### Dataset extract

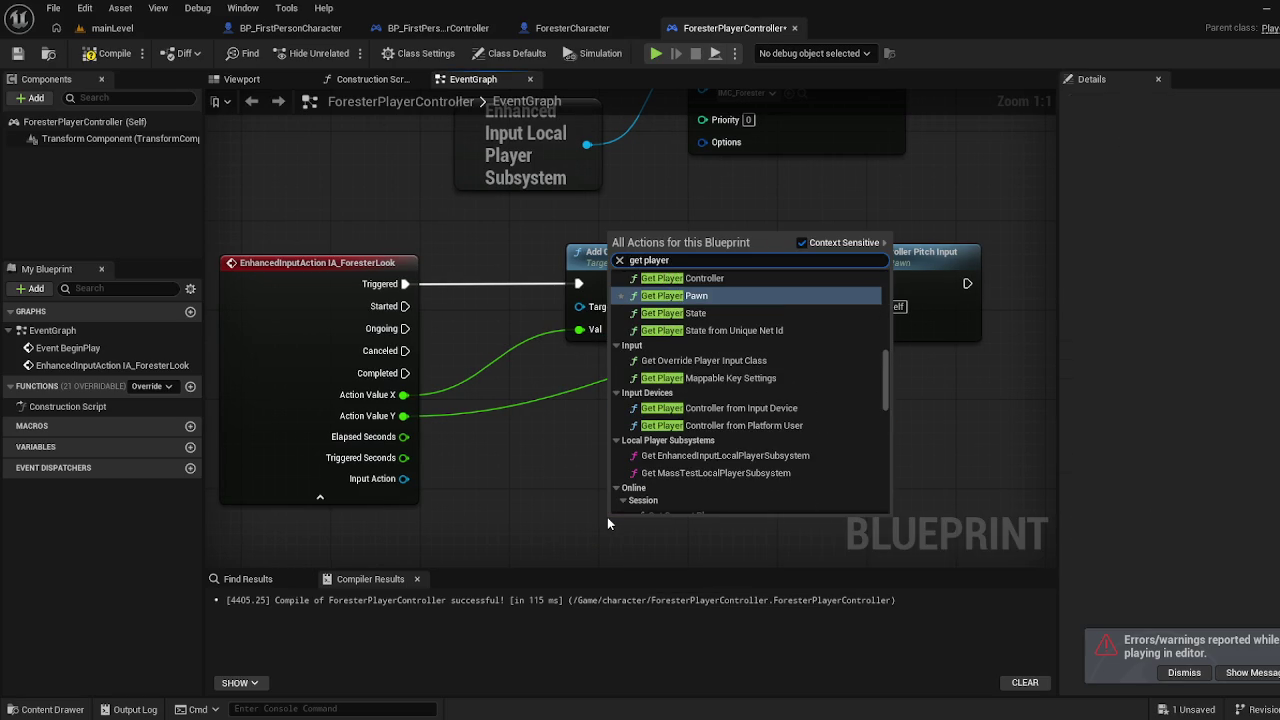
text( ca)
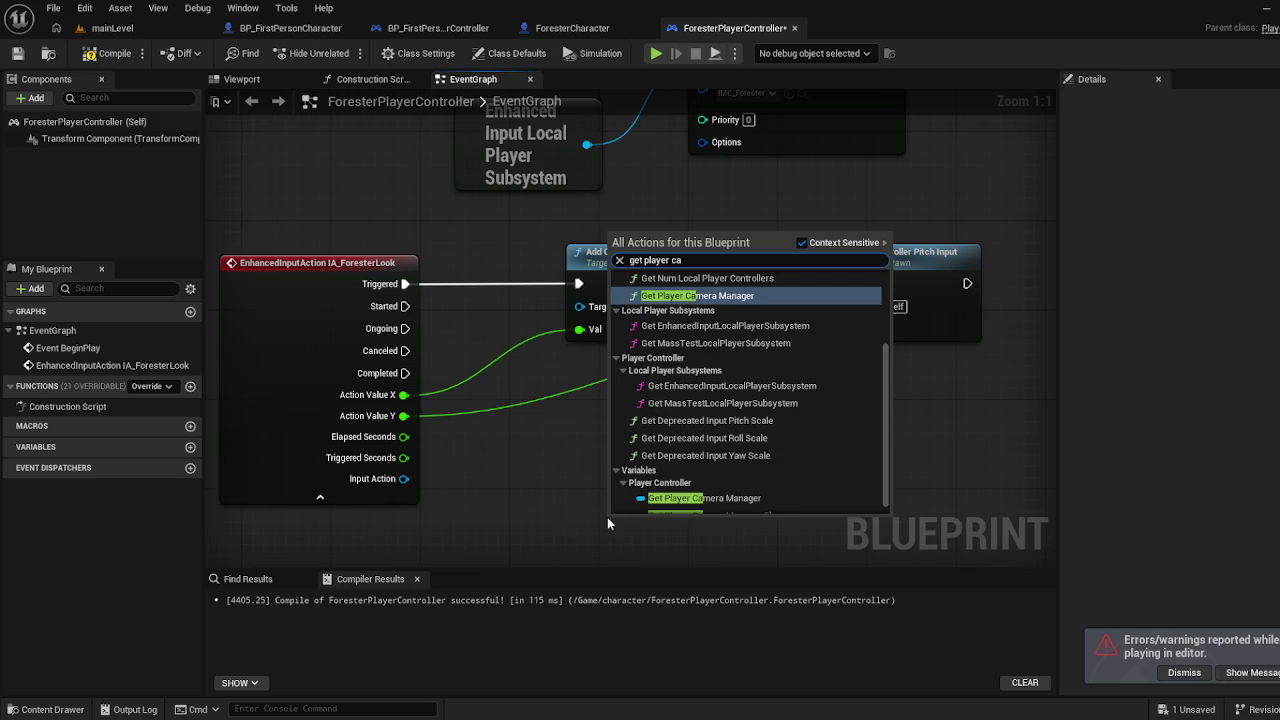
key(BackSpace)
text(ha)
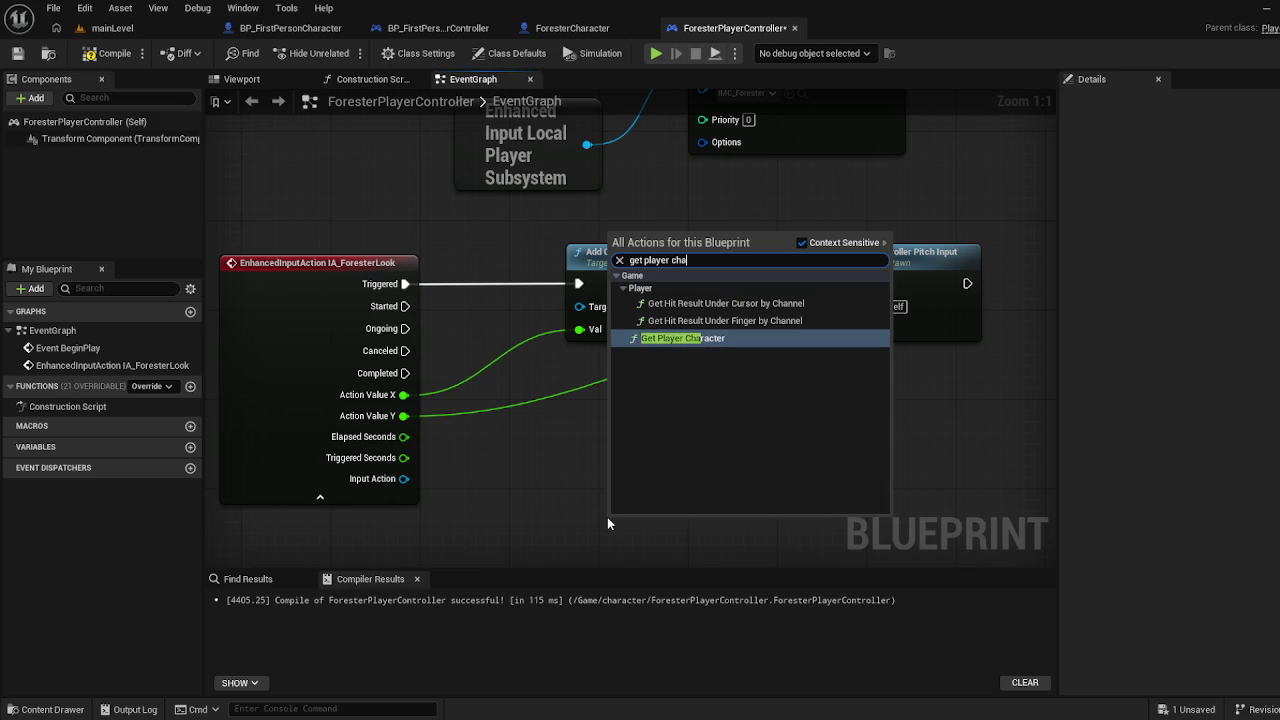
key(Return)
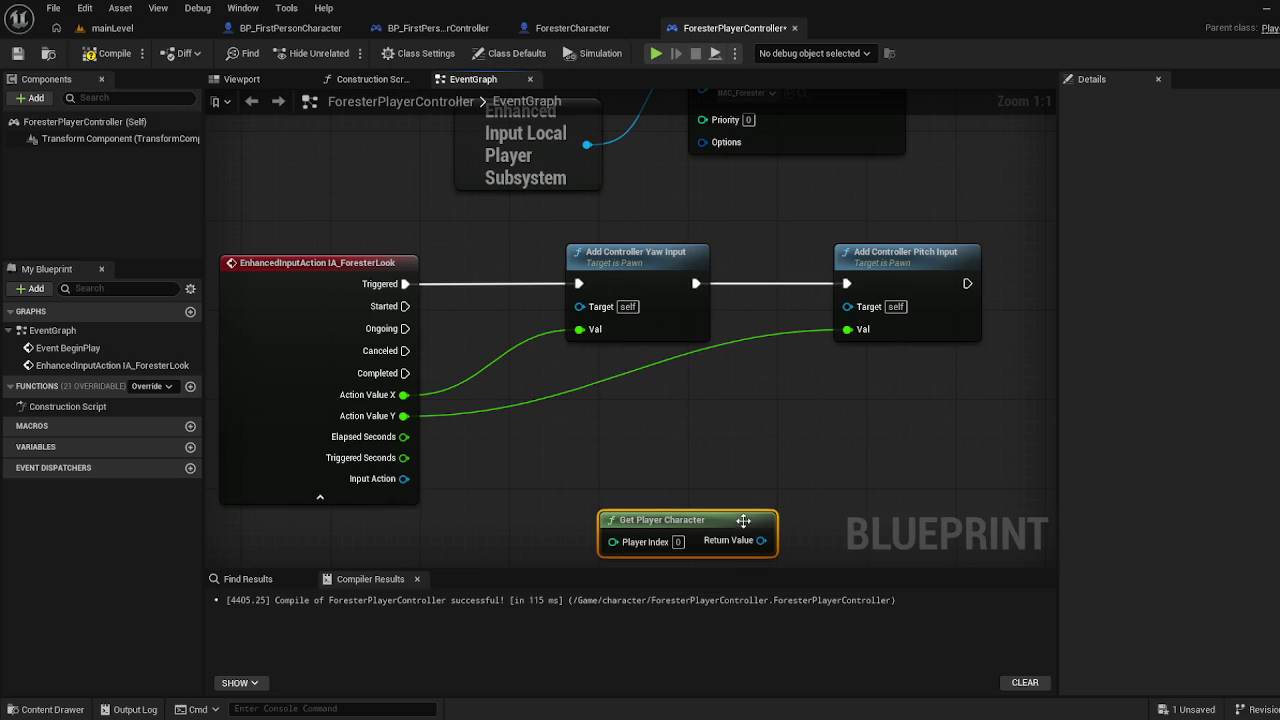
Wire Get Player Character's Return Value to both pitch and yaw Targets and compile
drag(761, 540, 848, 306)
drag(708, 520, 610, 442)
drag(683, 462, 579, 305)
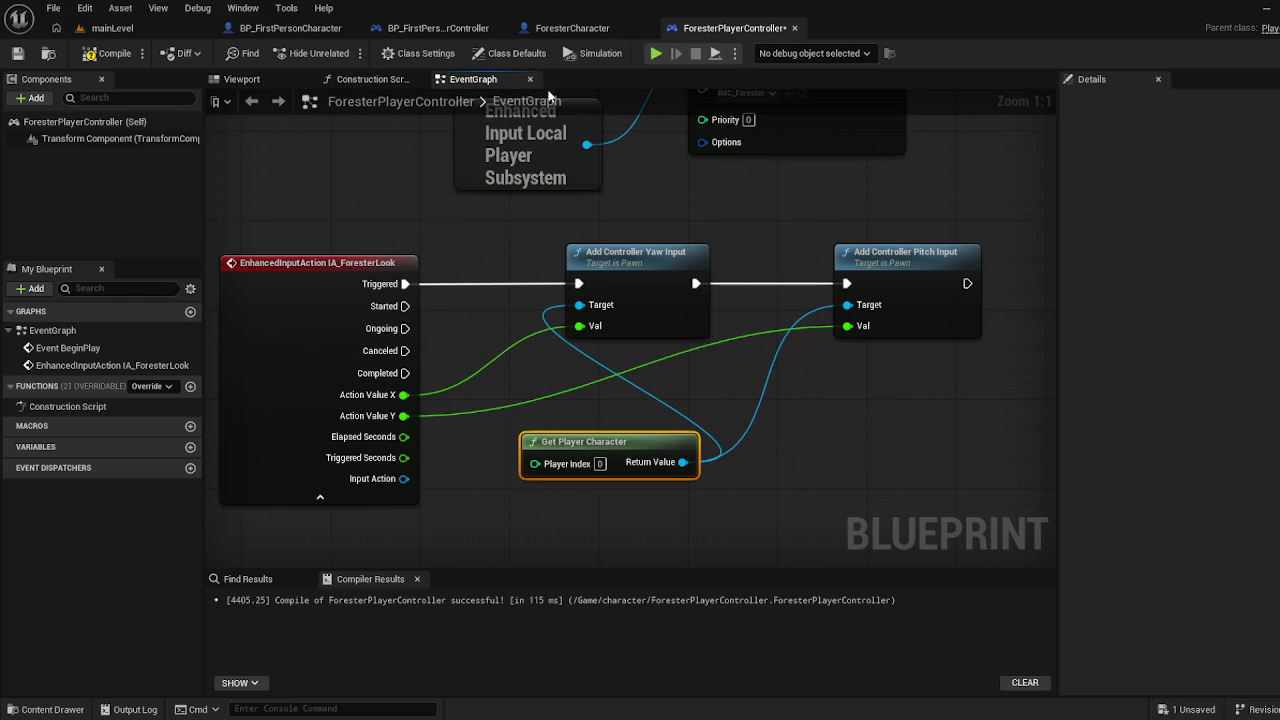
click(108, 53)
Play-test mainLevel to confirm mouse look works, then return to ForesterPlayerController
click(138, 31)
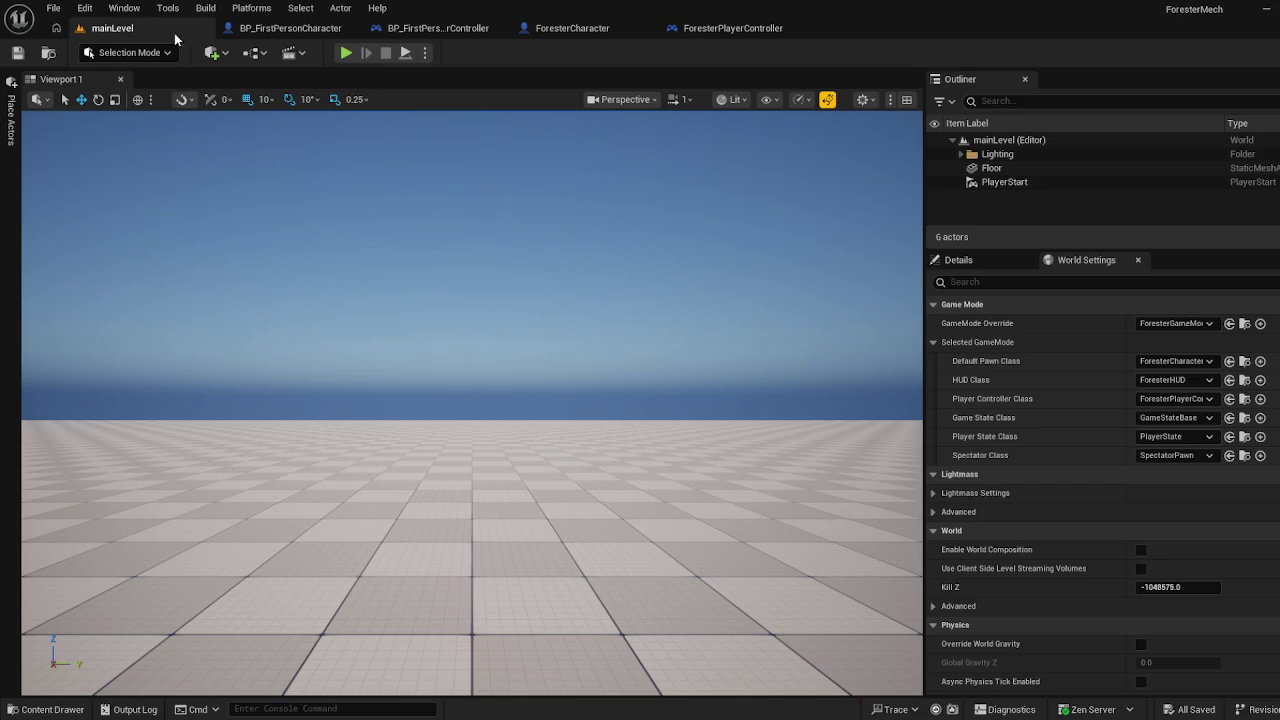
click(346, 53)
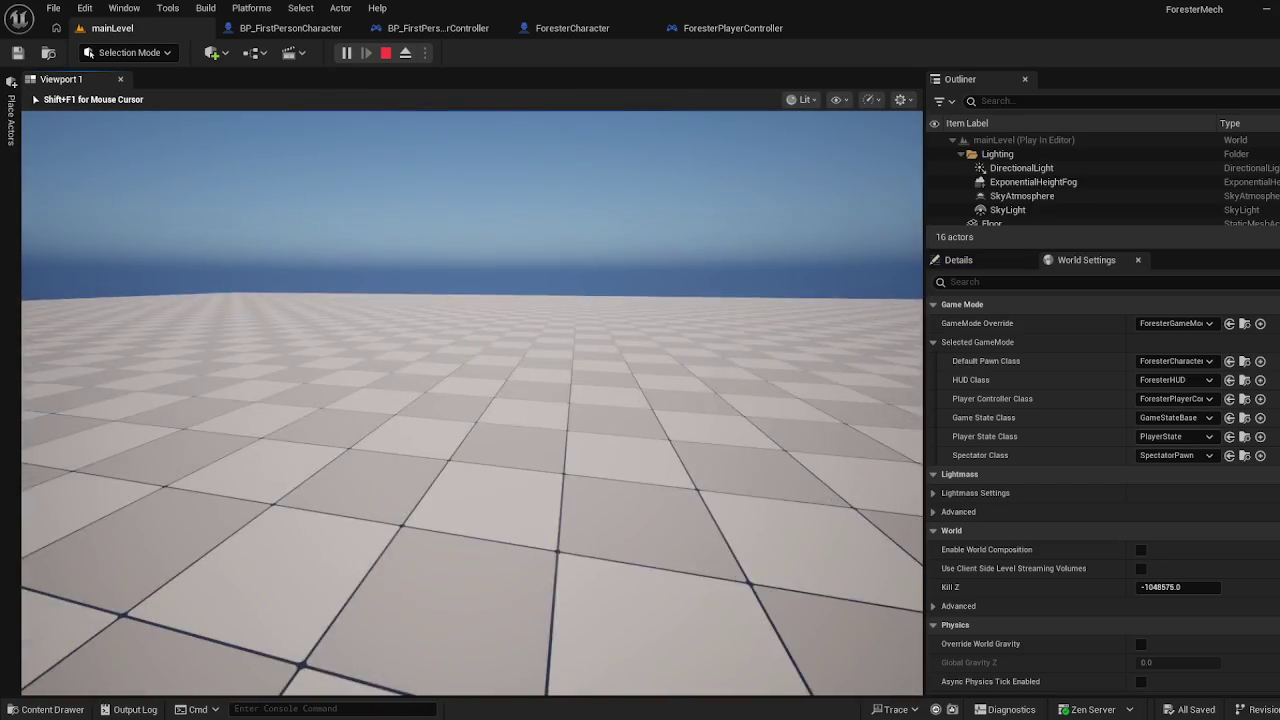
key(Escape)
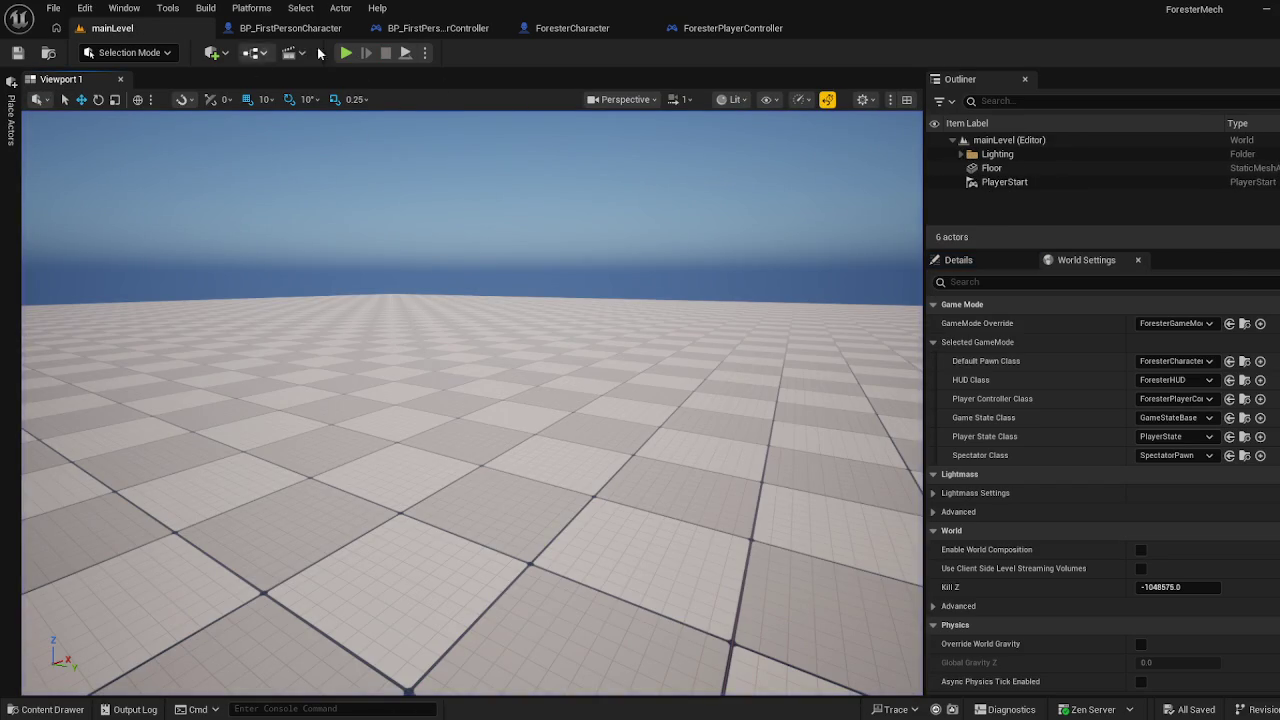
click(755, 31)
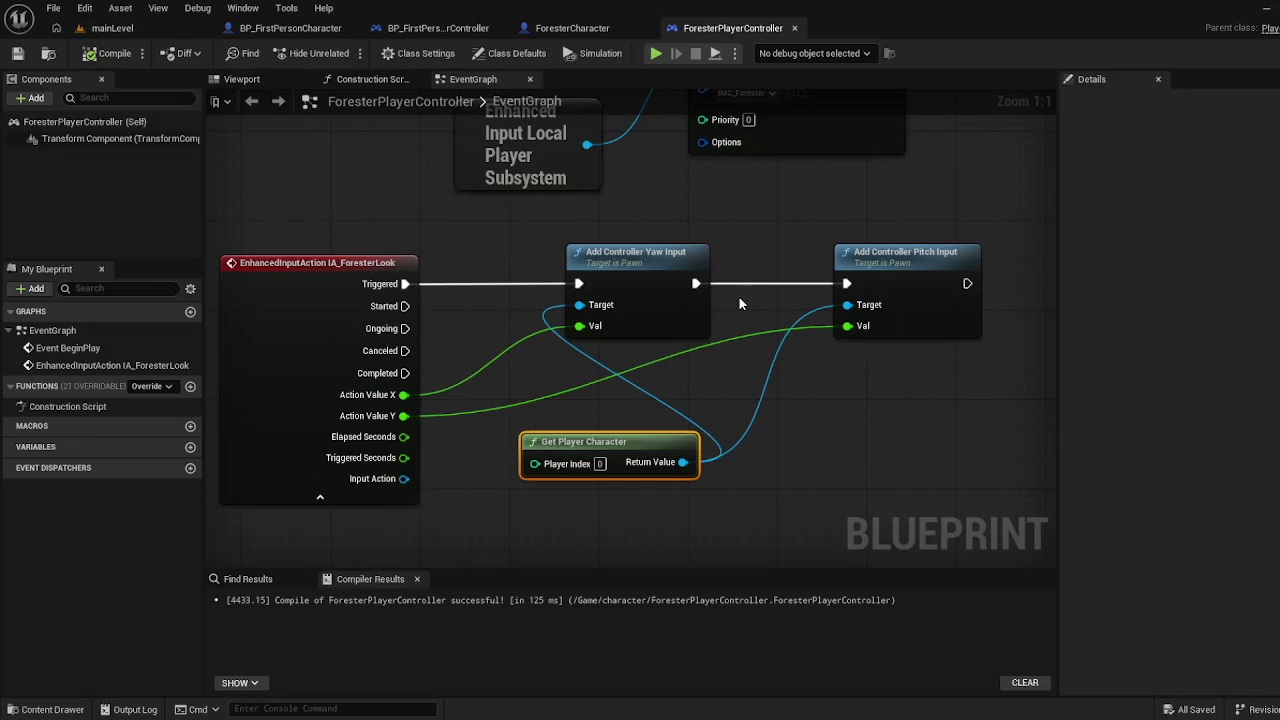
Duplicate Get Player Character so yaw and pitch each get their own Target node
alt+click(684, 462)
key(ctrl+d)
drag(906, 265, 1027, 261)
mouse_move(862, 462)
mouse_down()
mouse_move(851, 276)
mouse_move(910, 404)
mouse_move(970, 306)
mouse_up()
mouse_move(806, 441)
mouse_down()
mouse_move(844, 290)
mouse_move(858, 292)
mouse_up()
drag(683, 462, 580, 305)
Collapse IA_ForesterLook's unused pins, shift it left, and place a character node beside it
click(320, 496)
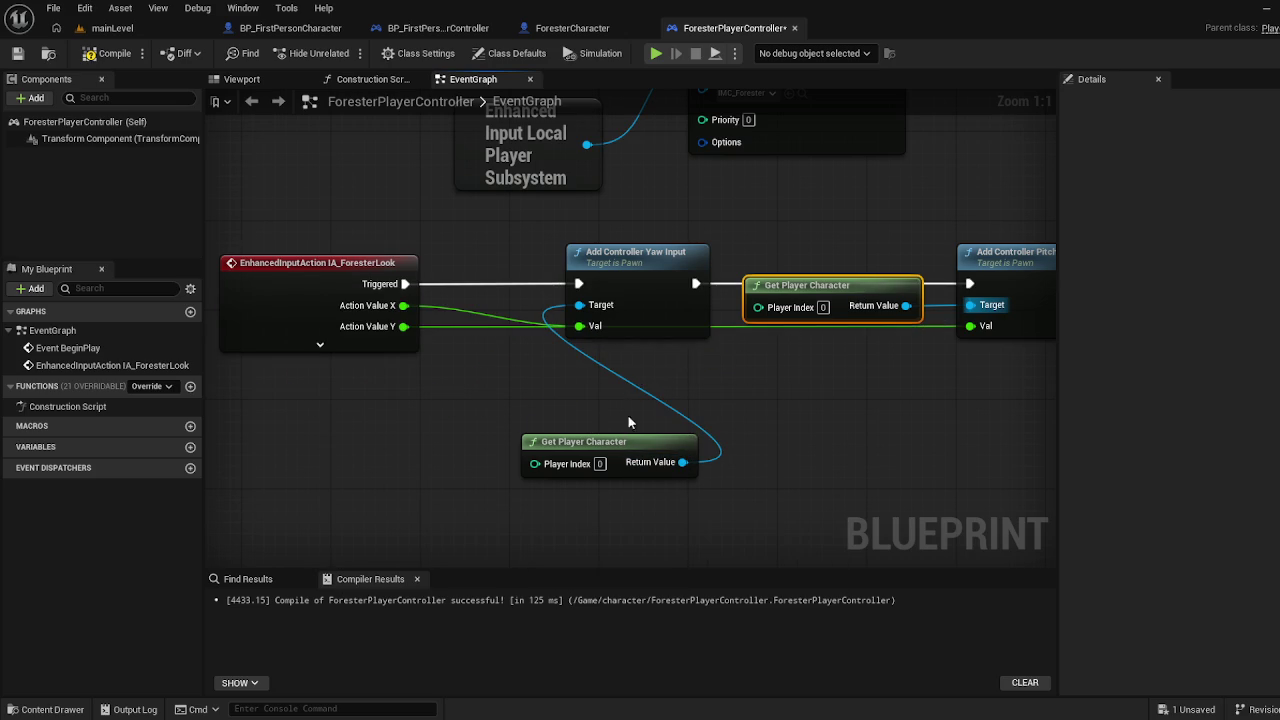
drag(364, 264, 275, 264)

######

Problem details:
Look through the data above for the word "node". Report each line where it occurs.

Exercise result:
Duplicate Get Player Character so yaw and pitch each get their own Target node
Collapse IA_ForesterLook's unused pins, shift it left, and place a character node beside it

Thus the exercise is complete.